> [PROMPT]: Only the lines of the data below from the one with "#d4bb9e; stroke-width: 4.5;" through the one with "M 1196,12 L" are wanted. Repeat them exactly.

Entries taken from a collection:
»»
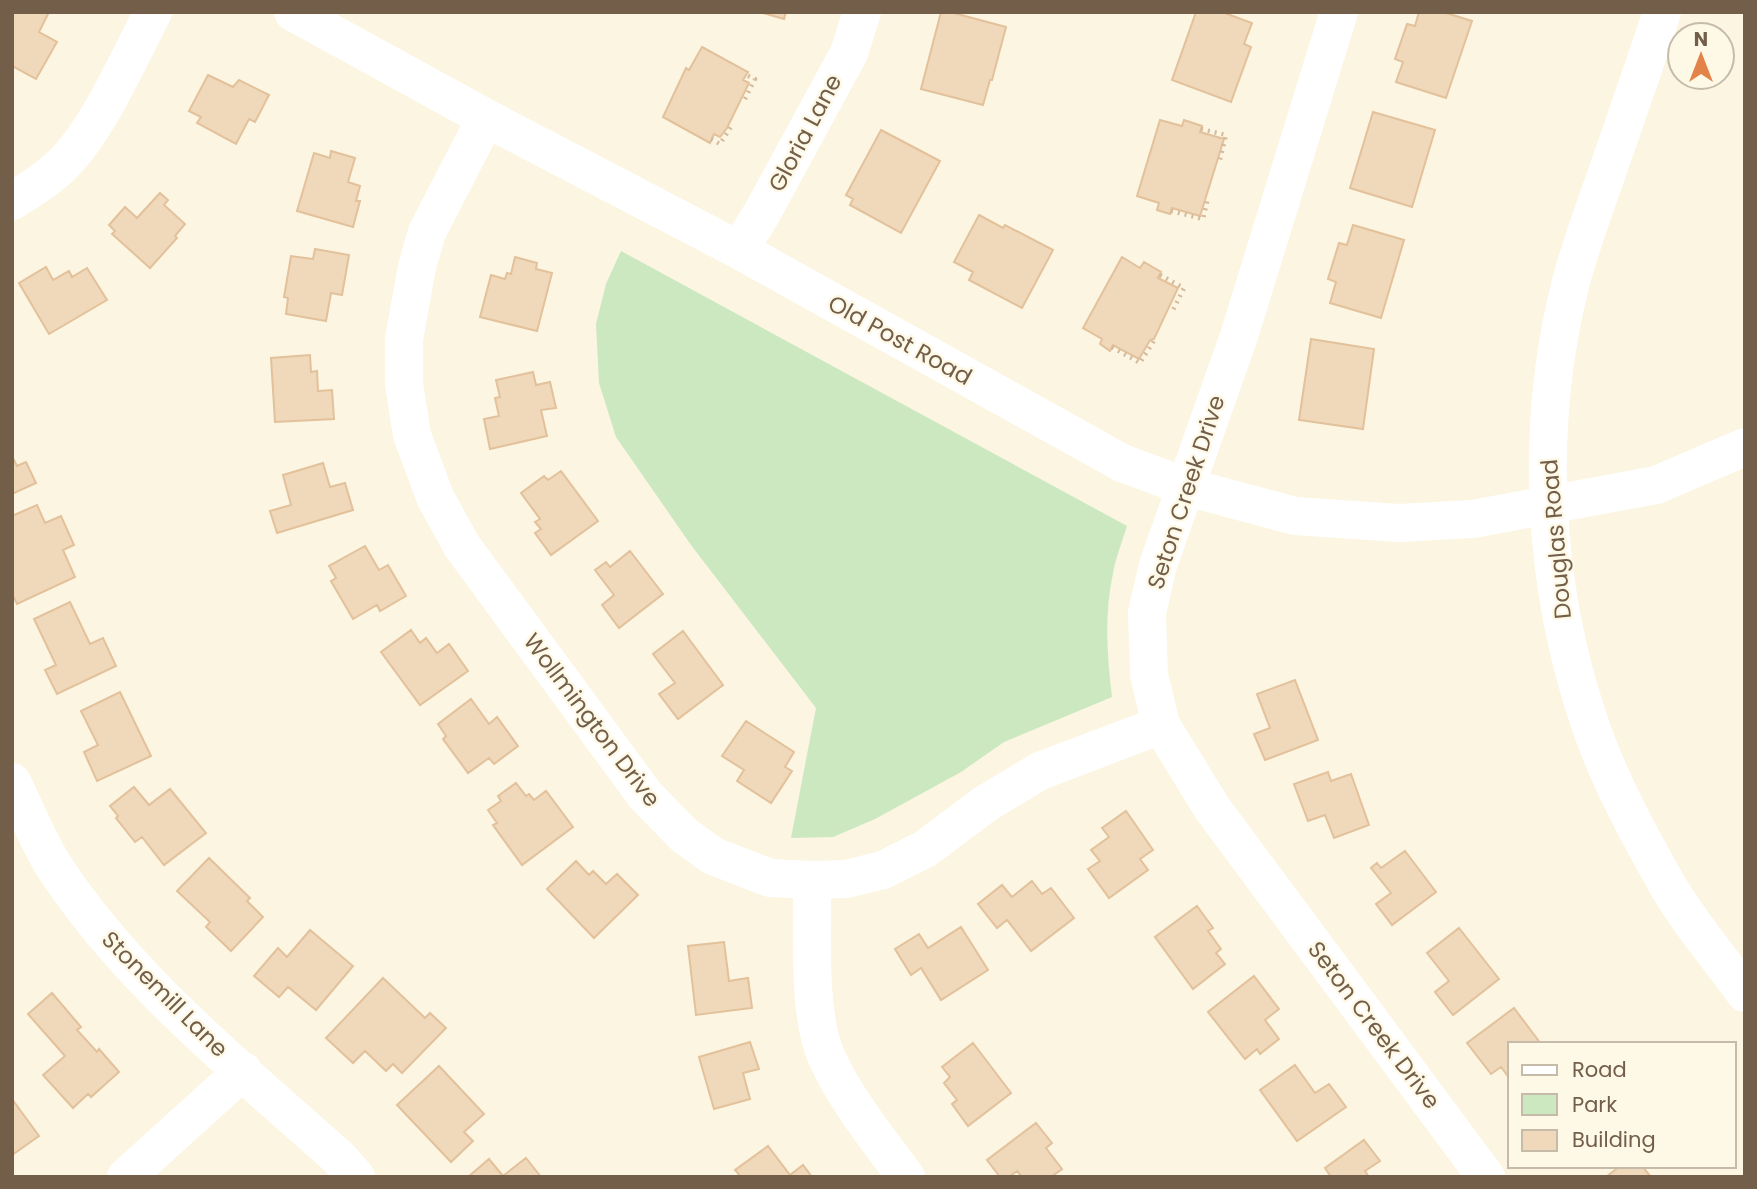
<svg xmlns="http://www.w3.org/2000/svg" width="1757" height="1189" viewBox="0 0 1757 1189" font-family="Poppins,sans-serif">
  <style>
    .green { fill: #cbe8c1 }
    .building { fill: #f0d8ba; stroke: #e2c19b; stroke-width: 2 }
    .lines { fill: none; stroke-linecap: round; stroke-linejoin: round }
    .path { stroke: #d4bb9e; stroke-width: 4.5; stroke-dasharray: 2 5; stroke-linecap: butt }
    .minor { stroke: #fff; stroke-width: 38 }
    .labels { text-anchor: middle; stroke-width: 5; stroke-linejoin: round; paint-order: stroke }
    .street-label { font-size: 23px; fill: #725e49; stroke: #fef9e7 }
  </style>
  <rect width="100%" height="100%" fill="#fbf5e1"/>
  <!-- green -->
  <path class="green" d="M 621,251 L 1127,526 C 1122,542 1116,557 1113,573 C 1104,614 1107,656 1112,697 L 1004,742 L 961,772 L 875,819 L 833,837 L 791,838 L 816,708 L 691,545 L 616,437 L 599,383 L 596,324 L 606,284 Z"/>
  <!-- building -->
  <path class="building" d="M 12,12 L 49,12 L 39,32 L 57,42 L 36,79 L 12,66 Z
    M 760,12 L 786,12 L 784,19 Z
    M 941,12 L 950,12 L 1006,27 L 992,80 L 990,80 L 983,105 L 921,89 Z
    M 1196,12 L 1222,12 L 1252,23 L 1244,44 L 1251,47 L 1231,102 L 1172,80 Z
    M 1419,12 L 1443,12 L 1472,21 L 1446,98 L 1396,82 L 1403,62 L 1395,59 L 1407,24 L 1415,26 Z
    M 702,47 L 748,72 L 743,80 L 749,83 L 727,128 L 720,137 L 714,134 L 710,143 L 663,117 L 686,68 L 689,70 Z
    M 208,75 L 233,87 L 239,80 L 269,95 L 255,122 L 249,119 L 236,144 L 197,123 L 201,117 L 189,111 Z
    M 1373,112 L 1435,130 L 1412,207 L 1350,188 Z
    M 1160,120 L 1182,126 L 1184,120 L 1202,126 L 1200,132 L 1224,139 L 1200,216 L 1172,208 L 1170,214 L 1157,210 L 1159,203 L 1137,196 Z
    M 881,130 L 940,161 L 901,233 L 850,205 L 853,199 L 846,195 Z
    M 331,151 L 355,158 L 348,182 L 360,186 L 356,201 L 360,201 L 353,227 L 297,211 L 314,153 L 330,158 Z
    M 160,193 L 168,200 L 164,205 L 185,224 L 175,236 L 177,238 L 150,268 L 112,234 L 115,231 L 109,225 L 125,207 L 137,218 Z
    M 979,215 L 1003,228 L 1005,225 L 1053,250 L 1022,308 L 969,280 L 973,272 L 954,262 Z
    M 1353,225 L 1404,240 L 1381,318 L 1330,303 L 1336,282 L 1328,279 L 1339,243 L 1347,245 Z
    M 315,249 L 349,255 L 342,295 L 331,293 L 326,321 L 286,314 L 288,298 L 284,297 L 291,256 L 313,259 Z
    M 515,257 L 537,263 L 536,269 L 552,273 L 537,331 L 480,317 L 491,275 L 505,279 L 507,273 L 511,274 Z
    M 1122,257 L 1140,268 L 1144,262 L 1161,272 L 1158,278 L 1178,288 L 1154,339 L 1150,340 L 1139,359 L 1113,345 L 1110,351 L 1100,344 L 1102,339 L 1083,328 Z
    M 46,267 L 53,280 L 69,271 L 72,277 L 87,268 L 107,300 L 49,334 L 19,283 Z
    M 1311,339 L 1374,349 L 1363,429 L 1299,420 Z
    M 310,355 L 311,372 L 317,371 L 318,391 L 332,390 L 334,419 L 275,422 L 271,358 Z
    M 533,372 L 536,385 L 550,382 L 556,408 L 541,410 L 547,436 L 490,449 L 484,419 L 499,416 L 495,398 L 500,397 L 496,380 Z
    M 12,456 L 17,466 L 26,462 L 36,483 L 12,494 Z
    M 323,463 L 330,487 L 345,483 L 353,510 L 277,533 L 270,511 L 291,505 L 283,475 Z
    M 561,471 L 598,521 L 551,555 L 535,533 L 541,529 L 535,522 L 540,519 L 521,493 L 544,476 L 548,480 Z
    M 37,505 L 45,523 L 61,516 L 74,545 L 63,550 L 75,577 L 17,604 L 12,594 L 12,516 Z
    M 365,546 L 379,570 L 388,565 L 406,596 L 380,611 L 377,605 L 353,619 L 331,581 L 336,578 L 329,566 Z
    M 630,551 L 663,594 L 619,628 L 602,605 L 614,595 L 595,570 L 606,562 L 610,567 Z
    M 70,602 L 90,644 L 103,638 L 116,666 L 57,694 L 45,670 L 56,665 L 34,619 Z
    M 411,630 L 420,643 L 426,638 L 437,653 L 449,644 L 468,671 L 420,705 L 381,652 Z
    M 683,631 L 723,685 L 678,719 L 659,694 L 675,683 L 653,654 Z
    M 1295,680 L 1318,740 L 1265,760 L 1254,734 L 1270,728 L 1257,694 Z
    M 120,692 L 151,756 L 97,781 L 84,752 L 98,745 L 81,711 Z
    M 471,699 L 489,724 L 497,717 L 518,746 L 494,764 L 489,758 L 468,773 L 443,739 L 446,736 L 438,724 Z
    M 746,721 L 794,752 L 785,767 L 792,771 L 771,803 L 737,781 L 744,770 L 722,756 Z
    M 1328,772 L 1331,781 L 1351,774 L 1369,825 L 1334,838 L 1325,815 L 1308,821 L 1294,784 Z
    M 516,783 L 526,796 L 529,794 L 534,800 L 546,791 L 573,827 L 522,865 L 493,825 L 497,823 L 488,810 L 501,801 L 498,796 Z
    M 134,787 L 149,805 L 170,789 L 206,833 L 164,865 L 142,837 L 135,842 L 116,818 L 118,816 L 110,806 Z
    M 1126,811 L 1153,850 L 1140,859 L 1148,870 L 1109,898 L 1088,869 L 1100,861 L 1091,850 L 1109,837 L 1102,828 Z
    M 1405,851 L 1436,892 L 1392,925 L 1376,904 L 1391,893 L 1371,868 L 1377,863 L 1381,868 Z
    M 209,858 L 250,898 L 247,901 L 263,917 L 231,951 L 206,927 L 210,922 L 177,891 Z
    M 576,861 L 589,875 L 593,871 L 606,884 L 617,874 L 638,895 L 594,938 L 547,889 Z
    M 1032,881 L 1042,894 L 1051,888 L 1074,918 L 1031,951 L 1007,920 L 997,928 L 978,904 L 1002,885 L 1012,897 Z
    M 1197,906 L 1213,928 L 1208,931 L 1221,949 L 1216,953 L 1225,964 L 1193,989 L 1155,937 Z
    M 961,927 L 988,970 L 941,1000 L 921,968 L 911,975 L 895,949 L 919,934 L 928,948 Z
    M 1459,928 L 1499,979 L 1453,1015 L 1435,992 L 1449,981 L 1427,953 Z
    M 310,930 L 353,966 L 316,1010 L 288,987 L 279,997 L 254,976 L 278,948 L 287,957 Z
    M 724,942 L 729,981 L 748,978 L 752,1008 L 696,1015 L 688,946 Z
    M 1254,976 L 1279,1009 L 1265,1020 L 1279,1039 L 1260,1054 L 1257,1049 L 1245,1059 L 1208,1012 Z
    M 383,978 L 425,1018 L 430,1013 L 446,1028 L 402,1073 L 393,1064 L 386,1071 L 365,1051 L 353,1063 L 326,1038 Z
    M 52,993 L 81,1027 L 77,1030 L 97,1052 L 99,1049 L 119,1072 L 91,1097 L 88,1094 L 73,1108 L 43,1075 L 65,1056 L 28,1014 Z
    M 1514,1008 L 1541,1044 L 1510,1044 L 1510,1079 L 1501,1067 L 1491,1074 L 1467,1043 Z
    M 750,1042 L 759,1069 L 743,1073 L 750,1099 L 714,1109 L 699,1057 Z
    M 973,1043 L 1011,1093 L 968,1126 L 952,1104 L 957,1100 L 944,1083 L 950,1077 L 942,1067 Z
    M 1295,1065 L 1315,1093 L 1329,1084 L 1346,1107 L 1297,1141 L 1260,1090 Z
    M 439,1066 L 484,1114 L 464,1132 L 473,1141 L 451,1162 L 397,1105 Z
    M 12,1099 L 39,1136 L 12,1155 Z
    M 1036,1123 L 1052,1143 L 1046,1148 L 1062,1169 L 1051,1177 L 1022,1177 L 1017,1171 L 1009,1177 L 1000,1177 L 987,1160 Z
    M 1364,1140 L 1380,1161 L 1365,1171 L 1369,1177 L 1331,1177 L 1325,1168 Z
    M 768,1146 L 790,1175 L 803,1165 L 812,1177 L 741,1177 L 735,1170 Z
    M 526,1158 L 541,1177 L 468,1177 L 489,1159 L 503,1176 Z
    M 1620,1166 L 1642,1166 L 1651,1177 L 1606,1177 Z"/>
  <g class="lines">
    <!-- path -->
    <path class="path" d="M 745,99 L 755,79 L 746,75
      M 1201,129 L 1226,135 L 1220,160
      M 711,139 L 720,144 L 731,127
      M 1171,211 L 1203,219 L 1208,198
      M 1160,275 L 1184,288 L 1173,310
      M 1112,347 L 1140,363 L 1155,339"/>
    <!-- minor -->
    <path class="minor" d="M 293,12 L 486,118 L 739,250 L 1122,463 L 1187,487 L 1295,516 L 1399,523 L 1473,519 L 1656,485 L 1745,447
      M 1339,12 L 1239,336 L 1158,565 L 1147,613 L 1149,675 L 1161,725 L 1212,808 L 1486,1177
      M 1662,12 C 1645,64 1627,115 1609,167 C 1596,205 1581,243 1571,282 C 1534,426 1542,584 1590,724 C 1609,780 1639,835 1668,886 C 1688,921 1721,960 1745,993
      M 486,118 L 427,232 L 417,267 L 404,339 L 404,384 L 412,435 L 435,497 L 462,546 L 645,795 L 684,835 L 713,856 L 770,878 L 812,880 L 846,879 L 883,870 L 925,849 L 985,804 L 1040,771 L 1161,725
      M 12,201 C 29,191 46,180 61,166 C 97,132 129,58 153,12
      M 739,250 L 762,213 L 849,53 L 862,12
      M 12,782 C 26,810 38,842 55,868 C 130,982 239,1068 340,1159 L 356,1177
      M 812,880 C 813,930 807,1011 826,1056 C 846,1100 877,1138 906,1177
      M 126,1177 L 243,1071"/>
  </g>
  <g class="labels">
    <!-- street labels -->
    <g class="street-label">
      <text transform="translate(805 133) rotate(-62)" y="8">Gloria Lane</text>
      <text transform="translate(900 340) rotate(29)" y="8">Old Post Road</text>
      <text transform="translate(1186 492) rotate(-72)" y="8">Seton Creek Drive</text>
      <text transform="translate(1556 539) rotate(-95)" y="8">Douglas Road</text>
      <text transform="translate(592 720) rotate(53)" y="8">Wollmington Drive</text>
      <text transform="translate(165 994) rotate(45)" y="8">Stonemill Lane</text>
      <text transform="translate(1374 1025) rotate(53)" y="8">Seton Creek Drive</text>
    </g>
  </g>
  <!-- border -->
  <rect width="1757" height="1189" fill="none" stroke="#725e49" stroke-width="28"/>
  <!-- legend -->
  <rect x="1508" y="1042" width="228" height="126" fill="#fef9e7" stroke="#c6bba8" stroke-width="2"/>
  <rect x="1522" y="1065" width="35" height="10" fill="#ffffff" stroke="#c6bba8" stroke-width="2"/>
  <text x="1572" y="1077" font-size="21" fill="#725e49">Road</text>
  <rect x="1522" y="1094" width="35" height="21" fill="#cbe8c1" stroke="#c6bba8" stroke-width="2"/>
  <text x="1572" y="1112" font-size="21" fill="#725e49">Park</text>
  <rect x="1522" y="1130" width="35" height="21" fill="#f0d8ba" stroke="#c6bba8" stroke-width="2"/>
  <text x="1572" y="1147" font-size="21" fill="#725e49">Building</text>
  <!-- north arrow -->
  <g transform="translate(1701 56)"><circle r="33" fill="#fef9e7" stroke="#c6bba8" stroke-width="2"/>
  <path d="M0-5L12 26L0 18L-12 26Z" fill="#e28349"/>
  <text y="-10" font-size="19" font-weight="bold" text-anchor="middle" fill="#725e49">N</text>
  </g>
</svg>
««
> [RESPONSE]:
    .path { stroke: #d4bb9e; stroke-width: 4.5; stroke-dasharray: 2 5; stroke-linecap: butt }
    .minor { stroke: #fff; stroke-width: 38 }
    .labels { text-anchor: middle; stroke-width: 5; stroke-linejoin: round; paint-order: stroke }
    .street-label { font-size: 23px; fill: #725e49; stroke: #fef9e7 }
  </style>
  <rect width="100%" height="100%" fill="#fbf5e1"/>
  <!-- green -->
  <path class="green" d="M 621,251 L 1127,526 C 1122,542 1116,557 1113,573 C 1104,614 1107,656 1112,697 L 1004,742 L 961,772 L 875,819 L 833,837 L 791,838 L 816,708 L 691,545 L 616,437 L 599,383 L 596,324 L 606,284 Z"/>
  <!-- building -->
  <path class="building" d="M 12,12 L 49,12 L 39,32 L 57,42 L 36,79 L 12,66 Z
    M 760,12 L 786,12 L 784,19 Z
    M 941,12 L 950,12 L 1006,27 L 992,80 L 990,80 L 983,105 L 921,89 Z
    M 1196,12 L 1222,12 L 1252,23 L 1244,44 L 1251,47 L 1231,102 L 1172,80 Z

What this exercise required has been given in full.